> **Problem to work on**
Could you set down, word for word, the part of the entries below that opens with the line containing "country: FR" and closes with the line containing "longitude: 3.0967", including both of those lines?

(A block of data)
--

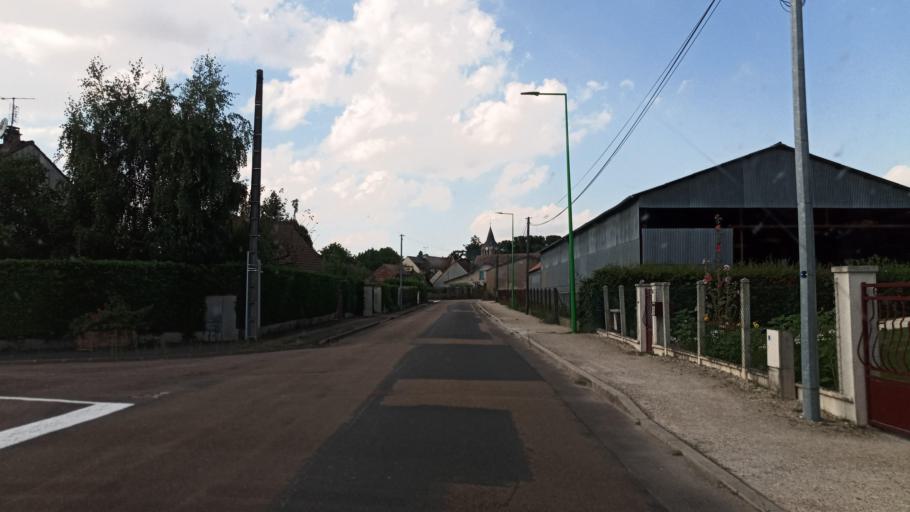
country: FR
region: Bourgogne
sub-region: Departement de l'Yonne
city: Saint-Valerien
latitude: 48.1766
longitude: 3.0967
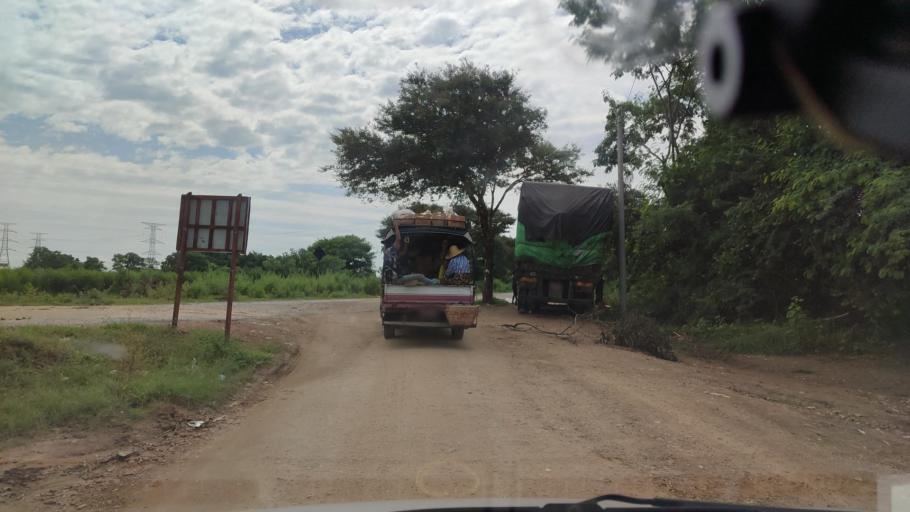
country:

--

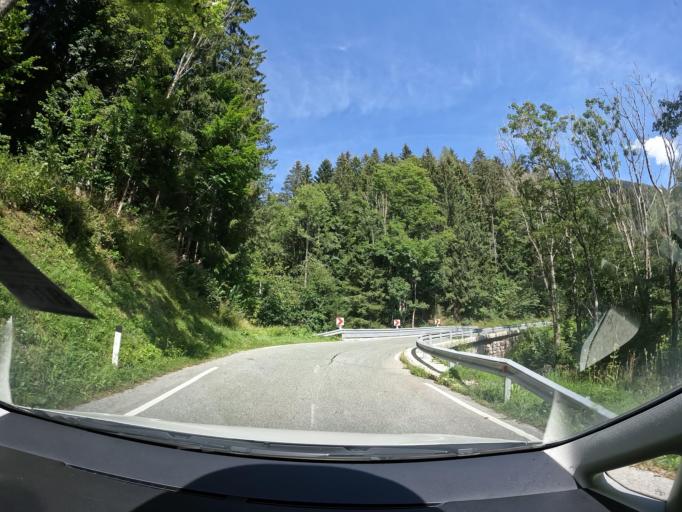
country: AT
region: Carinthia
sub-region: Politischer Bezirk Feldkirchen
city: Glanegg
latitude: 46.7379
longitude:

--

> **Right answer**
country: FR
region: Bourgogne
sub-region: Departement de l'Yonne
city: Saint-Valerien
latitude: 48.1766
longitude: 3.0967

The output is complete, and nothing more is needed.